Co roku miliony ton plastiku wrzucanych jest do oceanu. Każdy o tym wie, każdy słyszał o wyspie plastiku na oceanie spokojnym. Dużo więcej plastiku znajduje się na dnie. W krajach zurbanizowanych sytuacja zmienia się na lepsze. Coraz więcej śmieci jest przetwarzanych, a z recyklingu plastiku powstają coraz piękniejsze użytkowe cuda.

Meble z plastiku, to już normalność, ale powstają też drogi, czy materiały budowlane domów z tworzyw przetworzonych. To wspaniały kierunek, którym podążają kraje rozwinięte, niestety to nie one są głównym dostawcą materiału do plastikowej wyspy. Kraje nisko rozwinięte z prymitywną infrastrukturą często traktują rzeki jako darmowy wywóz śmieci.

Istnieje wiele regionów rybackich, gdzie kiedyś poławiało się przeróżne rzeczne stworzenia zarówno do jedzenia jak i na handel. Dziś w tych rzekach znajdziemy tylko plastik. Dlatego dzielni rybacy uczą się zamiast gatunków ryb, oznaczeń na butelkach, by odpowiedni plastik wyłowić, a potem sprzedać.
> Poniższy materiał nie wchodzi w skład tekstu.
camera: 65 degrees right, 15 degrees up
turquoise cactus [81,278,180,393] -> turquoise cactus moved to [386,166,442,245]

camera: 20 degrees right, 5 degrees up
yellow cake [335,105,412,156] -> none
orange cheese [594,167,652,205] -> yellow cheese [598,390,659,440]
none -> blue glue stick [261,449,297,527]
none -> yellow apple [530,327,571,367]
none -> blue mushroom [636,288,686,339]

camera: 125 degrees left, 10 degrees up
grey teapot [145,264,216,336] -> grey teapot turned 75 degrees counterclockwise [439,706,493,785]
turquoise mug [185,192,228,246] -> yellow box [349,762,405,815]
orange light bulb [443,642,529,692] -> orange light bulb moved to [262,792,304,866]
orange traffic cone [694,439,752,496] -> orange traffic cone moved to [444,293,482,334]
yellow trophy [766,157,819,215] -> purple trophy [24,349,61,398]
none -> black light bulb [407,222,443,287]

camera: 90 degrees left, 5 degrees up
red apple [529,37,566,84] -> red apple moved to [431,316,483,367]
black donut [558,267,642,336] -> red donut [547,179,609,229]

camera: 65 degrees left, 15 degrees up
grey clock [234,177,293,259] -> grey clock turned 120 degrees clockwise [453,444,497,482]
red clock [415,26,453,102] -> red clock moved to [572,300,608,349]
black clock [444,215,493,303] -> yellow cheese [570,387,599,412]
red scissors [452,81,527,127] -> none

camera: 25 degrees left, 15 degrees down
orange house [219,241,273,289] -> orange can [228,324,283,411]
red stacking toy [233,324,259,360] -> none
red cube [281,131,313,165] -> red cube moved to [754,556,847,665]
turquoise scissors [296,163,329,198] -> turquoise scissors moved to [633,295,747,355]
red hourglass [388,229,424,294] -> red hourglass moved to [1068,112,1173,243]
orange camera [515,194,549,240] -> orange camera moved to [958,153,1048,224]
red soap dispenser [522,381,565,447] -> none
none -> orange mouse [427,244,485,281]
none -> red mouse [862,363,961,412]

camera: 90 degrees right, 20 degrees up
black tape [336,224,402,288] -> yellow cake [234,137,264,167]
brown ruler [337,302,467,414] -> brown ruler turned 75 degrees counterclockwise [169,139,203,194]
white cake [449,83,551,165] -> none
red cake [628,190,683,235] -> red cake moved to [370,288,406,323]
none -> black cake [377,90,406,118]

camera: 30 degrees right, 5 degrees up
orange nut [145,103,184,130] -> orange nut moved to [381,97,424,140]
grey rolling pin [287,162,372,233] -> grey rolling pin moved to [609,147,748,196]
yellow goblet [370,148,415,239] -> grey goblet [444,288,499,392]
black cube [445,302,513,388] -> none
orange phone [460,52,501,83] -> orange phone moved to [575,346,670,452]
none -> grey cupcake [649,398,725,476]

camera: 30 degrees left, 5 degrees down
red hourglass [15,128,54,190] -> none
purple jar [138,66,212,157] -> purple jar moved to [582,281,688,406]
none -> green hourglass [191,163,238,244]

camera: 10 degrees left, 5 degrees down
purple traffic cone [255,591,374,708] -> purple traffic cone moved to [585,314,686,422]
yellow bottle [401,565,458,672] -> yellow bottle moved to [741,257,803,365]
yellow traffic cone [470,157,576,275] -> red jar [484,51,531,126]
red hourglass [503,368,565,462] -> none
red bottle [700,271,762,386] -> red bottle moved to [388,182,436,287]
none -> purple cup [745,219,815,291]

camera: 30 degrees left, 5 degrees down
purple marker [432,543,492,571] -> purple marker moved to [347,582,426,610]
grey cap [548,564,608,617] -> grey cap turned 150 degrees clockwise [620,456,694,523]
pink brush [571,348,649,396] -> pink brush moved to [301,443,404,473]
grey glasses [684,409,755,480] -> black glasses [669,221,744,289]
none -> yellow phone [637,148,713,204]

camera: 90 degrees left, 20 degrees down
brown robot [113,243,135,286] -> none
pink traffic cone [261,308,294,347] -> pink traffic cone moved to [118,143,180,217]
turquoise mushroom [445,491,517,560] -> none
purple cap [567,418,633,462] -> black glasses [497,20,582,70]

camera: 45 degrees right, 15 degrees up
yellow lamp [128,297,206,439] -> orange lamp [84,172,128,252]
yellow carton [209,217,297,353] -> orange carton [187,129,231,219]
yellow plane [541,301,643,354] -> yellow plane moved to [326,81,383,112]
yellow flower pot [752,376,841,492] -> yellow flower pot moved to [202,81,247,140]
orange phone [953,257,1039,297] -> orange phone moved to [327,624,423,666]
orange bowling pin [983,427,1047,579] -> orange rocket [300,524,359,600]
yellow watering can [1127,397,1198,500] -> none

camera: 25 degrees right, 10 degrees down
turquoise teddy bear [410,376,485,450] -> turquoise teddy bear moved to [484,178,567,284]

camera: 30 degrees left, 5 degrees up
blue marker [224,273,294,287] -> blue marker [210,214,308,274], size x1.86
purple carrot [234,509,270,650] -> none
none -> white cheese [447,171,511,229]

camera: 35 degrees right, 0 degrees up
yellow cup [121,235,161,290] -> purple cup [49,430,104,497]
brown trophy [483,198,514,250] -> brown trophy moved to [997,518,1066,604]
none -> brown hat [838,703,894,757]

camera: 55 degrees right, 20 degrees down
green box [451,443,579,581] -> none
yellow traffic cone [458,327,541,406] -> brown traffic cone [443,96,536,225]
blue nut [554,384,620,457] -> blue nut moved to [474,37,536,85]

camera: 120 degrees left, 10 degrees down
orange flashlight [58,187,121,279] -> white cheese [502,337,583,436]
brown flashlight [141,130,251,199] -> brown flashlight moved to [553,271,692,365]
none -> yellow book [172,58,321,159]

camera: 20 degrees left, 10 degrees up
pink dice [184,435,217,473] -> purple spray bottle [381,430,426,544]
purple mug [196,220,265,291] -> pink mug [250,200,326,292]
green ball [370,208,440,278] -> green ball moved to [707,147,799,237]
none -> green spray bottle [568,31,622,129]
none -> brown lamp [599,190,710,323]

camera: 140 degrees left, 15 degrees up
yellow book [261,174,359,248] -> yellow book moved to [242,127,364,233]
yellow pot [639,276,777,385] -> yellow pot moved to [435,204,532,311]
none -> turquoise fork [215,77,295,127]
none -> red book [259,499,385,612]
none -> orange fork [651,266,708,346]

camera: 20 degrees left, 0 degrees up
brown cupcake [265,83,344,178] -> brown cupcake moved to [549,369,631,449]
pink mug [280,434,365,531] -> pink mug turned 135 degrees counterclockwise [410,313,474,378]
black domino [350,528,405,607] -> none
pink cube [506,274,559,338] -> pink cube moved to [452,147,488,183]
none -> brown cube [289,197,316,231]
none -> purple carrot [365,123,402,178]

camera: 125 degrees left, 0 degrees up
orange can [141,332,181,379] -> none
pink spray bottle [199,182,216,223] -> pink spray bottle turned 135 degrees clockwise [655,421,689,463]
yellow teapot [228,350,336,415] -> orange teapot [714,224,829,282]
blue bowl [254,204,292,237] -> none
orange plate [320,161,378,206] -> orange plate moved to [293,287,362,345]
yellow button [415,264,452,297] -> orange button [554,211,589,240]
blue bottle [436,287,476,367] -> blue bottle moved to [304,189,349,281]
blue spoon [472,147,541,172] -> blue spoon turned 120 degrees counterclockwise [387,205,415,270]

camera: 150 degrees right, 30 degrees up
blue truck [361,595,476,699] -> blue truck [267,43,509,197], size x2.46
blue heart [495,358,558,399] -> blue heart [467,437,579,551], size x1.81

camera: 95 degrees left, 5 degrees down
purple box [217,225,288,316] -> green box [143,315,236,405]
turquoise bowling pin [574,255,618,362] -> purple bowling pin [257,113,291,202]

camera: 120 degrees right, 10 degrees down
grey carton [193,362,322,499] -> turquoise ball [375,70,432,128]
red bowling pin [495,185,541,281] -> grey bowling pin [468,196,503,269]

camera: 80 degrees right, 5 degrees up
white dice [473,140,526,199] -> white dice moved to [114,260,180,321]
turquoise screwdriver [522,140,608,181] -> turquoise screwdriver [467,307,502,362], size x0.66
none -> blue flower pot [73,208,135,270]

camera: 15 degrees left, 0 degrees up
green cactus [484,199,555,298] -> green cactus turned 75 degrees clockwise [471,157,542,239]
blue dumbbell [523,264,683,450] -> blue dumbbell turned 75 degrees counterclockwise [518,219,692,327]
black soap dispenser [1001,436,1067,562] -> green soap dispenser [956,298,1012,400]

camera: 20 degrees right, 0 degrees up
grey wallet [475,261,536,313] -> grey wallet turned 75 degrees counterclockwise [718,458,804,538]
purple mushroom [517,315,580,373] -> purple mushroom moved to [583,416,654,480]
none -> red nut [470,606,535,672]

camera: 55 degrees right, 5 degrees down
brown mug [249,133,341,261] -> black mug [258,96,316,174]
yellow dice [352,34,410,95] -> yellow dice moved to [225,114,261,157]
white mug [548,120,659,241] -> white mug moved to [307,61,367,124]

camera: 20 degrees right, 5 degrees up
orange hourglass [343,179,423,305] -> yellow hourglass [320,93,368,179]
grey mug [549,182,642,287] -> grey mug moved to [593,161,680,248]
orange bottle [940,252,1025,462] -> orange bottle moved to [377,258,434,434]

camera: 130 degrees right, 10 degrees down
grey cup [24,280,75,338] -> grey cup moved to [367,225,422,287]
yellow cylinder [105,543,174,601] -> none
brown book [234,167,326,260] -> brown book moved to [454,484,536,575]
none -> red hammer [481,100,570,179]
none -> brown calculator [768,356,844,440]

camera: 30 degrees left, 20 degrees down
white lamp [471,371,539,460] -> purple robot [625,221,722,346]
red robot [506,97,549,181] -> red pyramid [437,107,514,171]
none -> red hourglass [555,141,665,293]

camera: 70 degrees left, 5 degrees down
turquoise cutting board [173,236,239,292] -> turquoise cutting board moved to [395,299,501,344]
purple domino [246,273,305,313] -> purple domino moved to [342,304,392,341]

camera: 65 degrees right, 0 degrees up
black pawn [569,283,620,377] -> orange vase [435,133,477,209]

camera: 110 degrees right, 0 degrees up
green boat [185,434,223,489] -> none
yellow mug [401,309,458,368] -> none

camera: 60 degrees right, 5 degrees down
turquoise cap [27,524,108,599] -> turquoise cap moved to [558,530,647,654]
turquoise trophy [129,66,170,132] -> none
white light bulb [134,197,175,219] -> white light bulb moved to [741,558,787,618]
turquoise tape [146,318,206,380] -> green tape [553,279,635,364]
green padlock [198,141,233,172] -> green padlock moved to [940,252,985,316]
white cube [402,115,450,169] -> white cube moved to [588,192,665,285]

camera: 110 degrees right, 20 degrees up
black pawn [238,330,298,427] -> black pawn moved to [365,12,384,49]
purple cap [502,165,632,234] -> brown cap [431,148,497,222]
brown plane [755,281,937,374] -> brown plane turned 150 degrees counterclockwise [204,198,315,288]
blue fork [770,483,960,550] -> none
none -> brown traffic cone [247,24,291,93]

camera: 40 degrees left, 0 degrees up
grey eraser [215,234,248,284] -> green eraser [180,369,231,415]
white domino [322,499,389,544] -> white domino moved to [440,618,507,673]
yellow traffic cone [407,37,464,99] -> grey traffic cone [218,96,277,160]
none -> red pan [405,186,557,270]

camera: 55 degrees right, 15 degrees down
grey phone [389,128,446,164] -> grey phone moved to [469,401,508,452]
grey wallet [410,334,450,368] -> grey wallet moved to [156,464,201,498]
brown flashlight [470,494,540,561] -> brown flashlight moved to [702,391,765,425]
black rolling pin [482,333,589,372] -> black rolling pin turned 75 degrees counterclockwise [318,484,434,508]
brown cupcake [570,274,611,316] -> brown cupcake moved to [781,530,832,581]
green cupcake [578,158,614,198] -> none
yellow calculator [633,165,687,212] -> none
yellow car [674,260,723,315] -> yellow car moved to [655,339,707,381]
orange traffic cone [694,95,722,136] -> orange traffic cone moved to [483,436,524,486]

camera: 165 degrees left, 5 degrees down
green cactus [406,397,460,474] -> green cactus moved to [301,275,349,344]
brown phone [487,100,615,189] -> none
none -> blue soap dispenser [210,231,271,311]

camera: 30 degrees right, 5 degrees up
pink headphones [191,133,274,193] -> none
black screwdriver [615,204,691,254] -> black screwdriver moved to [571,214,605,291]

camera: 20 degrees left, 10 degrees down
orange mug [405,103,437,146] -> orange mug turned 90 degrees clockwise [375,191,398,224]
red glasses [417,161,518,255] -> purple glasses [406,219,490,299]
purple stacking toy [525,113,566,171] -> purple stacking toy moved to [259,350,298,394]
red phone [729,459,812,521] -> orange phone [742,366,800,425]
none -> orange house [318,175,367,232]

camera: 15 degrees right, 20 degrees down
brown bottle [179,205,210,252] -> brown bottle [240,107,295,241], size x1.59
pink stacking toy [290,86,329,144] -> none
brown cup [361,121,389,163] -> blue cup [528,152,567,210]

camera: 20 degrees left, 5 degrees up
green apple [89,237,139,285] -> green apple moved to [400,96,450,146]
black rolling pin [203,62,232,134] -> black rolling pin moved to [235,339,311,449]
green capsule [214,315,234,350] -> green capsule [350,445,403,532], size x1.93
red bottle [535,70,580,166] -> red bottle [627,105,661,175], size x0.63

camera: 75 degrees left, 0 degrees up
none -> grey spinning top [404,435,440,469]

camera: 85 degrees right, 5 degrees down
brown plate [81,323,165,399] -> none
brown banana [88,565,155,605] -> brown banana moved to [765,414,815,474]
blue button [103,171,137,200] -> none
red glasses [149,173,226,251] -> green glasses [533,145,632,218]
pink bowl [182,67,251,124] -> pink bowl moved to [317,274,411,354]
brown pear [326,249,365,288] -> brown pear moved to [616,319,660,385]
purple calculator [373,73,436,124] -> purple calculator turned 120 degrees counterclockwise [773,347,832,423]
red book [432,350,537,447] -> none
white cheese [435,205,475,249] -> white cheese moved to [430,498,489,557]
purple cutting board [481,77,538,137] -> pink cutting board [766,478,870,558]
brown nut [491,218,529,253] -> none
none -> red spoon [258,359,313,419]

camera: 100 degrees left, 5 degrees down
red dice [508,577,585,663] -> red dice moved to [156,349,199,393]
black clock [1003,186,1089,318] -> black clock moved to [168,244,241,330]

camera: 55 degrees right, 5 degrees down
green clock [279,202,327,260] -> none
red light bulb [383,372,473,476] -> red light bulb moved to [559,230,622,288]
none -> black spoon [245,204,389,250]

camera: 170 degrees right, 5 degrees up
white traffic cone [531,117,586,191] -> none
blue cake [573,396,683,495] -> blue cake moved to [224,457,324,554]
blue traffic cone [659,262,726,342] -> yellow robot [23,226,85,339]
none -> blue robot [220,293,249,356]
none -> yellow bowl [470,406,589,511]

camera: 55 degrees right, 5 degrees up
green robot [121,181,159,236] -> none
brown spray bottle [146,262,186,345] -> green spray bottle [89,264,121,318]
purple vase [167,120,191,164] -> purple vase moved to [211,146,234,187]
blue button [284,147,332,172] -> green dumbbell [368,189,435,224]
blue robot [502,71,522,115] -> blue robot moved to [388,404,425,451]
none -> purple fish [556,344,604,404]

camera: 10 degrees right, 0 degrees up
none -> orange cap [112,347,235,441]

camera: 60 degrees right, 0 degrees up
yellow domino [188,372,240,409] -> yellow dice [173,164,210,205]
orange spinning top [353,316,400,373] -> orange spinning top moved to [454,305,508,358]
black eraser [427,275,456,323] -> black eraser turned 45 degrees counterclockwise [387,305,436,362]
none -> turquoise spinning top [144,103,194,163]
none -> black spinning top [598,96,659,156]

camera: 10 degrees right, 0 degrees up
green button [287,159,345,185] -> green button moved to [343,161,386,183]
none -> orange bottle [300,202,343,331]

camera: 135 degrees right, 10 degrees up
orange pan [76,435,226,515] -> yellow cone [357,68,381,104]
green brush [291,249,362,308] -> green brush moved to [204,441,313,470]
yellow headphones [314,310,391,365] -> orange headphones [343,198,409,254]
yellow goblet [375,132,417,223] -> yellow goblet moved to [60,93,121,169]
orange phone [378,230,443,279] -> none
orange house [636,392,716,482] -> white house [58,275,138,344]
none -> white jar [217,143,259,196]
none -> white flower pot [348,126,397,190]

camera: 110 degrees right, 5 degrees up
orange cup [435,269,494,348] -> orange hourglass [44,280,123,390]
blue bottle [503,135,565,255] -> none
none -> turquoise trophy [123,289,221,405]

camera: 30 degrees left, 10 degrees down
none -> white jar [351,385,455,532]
Dziennie zarobki są porównywalne do tych za ryby, ale czy o tym marzyli ludzie osiedlając się nad rzekami? Wszelkie życie w rzekach pełnych plastiku ginie. Plastik z nurtem przenosi się do mórz i oceanów, tam kumuluje się. Poczyniono próby wysprzątania oceany, ale po co, skoro jest on bez przerwy zasilany nowym materiałem? Należy najpierw pomóc biednym krajom rozbudować gospodarkę odpadami tak, by zwykli ludzie mieli możliwość wyrzucenia swoich śmieci za darmo, gdzie indziej niż do rzek.